Hestra has its roots in hand-hewn leather goods, but in the modern era, the company owns and relies on four overseas factories--its two biggest are in China--to keep up with production. If these new tariffs are approved, Hestra USA President Dino Dardano says the brand's long-term approach will be to shift the bulk of production for the American market into its factories in Hungary and Vietnam, but a move of that magnitude will take a minimum of three years.
"Realistically, a five percent increase over five years would have given us an opportunity to address this [exiting China] with some intelligence and methodology," Dardano told POWDER. "But now we have a gun to our heads, and we're really scrambling."

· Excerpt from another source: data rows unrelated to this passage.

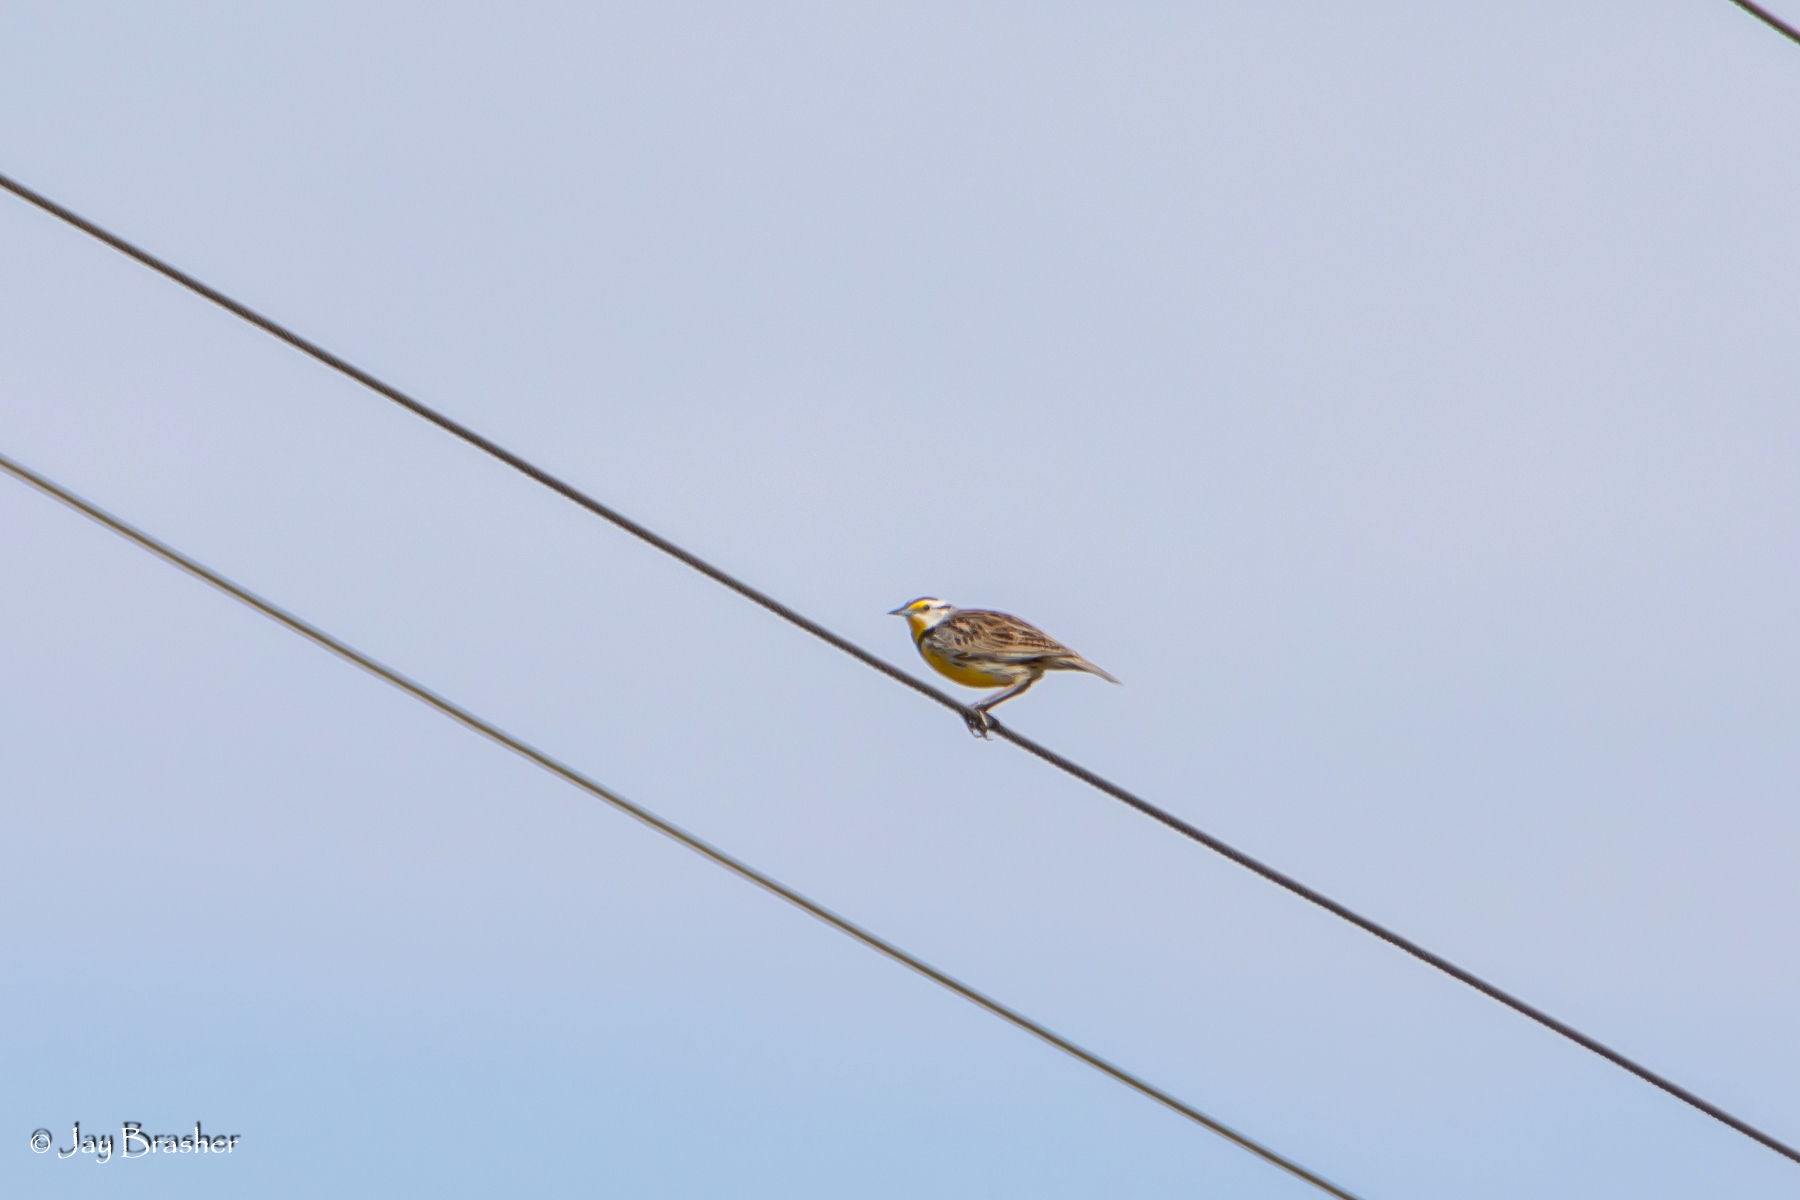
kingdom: Animalia
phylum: Chordata
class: Aves
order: Passeriformes
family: Icteridae
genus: Sturnella
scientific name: Sturnella magna
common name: Eastern meadowlark
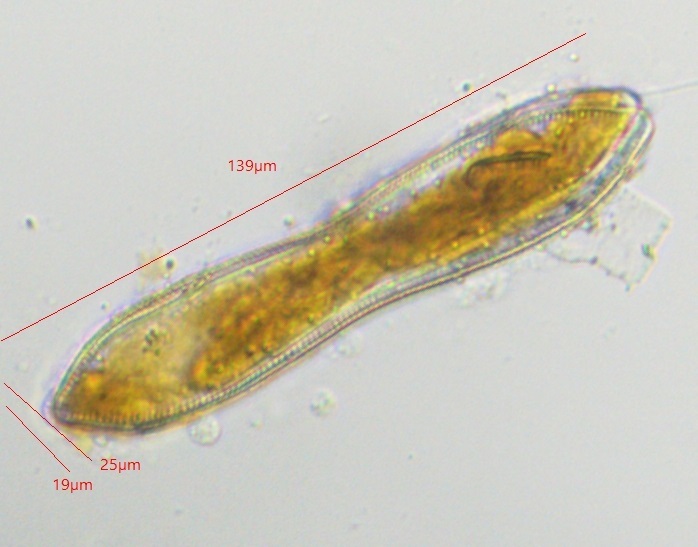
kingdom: Chromista
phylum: Ochrophyta
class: Bacillariophyceae
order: Surirellales
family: Surirellaceae
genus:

If the tariffs are approved this fall, the short-term challenges are even more daunting. Dardano says that sales to outdoors shops for the 2018-2019 season were inked last February, based on current prices. With these sales already set, the company would have to absorb the 25 percent duty increase in order to bring those products into the U.S., something Dardano says is neither feasible nor reasonable because it exceeds Hestra's profit line. "That would put us out of business," he says. Hestra's plan is to air freight everything out of its China factories before the tariff is passed, basically rushing to beat the buzzer.
"It's going to dramatically affect U.S. consumers. It's not only gloves; it's helmets and backpacks--the cost of participation is going to escalate. We're already challenged in getting more people to experience skiing and get on snow. It's a very expensive investment to begin with." –Dino Dardano, Hestra USA
Ultimately, Dardano says Hestra's hands are tied, and that the cost of this tariff would have to be passed down to customers. One of their most popular gloves, the Heli, which currently retails for $145, would be bumped up to $181.
"It's going to dramatically affect U.S. consumers," Dardano says. "It's not only gloves; it's helmets and backpacks--the cost of participation is going to escalate. We're already challenged in getting more people to experience skiing and get on snow. It's a very expensive investment to begin with."
In addition to the looming business challenges, it seems like Dardano is deeply frustrated with the lack of transparency in the process.
"Why ski gloves? Why knit hats? It's beyond me," he says. "This is my personal opinion, but Trump is trying to get China to the table to address much bigger issues. Now we're a chip in that big game… [the tariffs] are a negotiation tool. We got sucked in."
Dardano, Sargent, and others in the industry hope that the United States Trade Representative will take note of their testimonies and move to exempt winter sports goods from the proposed tariff. If the Trump administration ignores these cries, heritage outdoors brands like Hestra may become casualties in the president's trade war.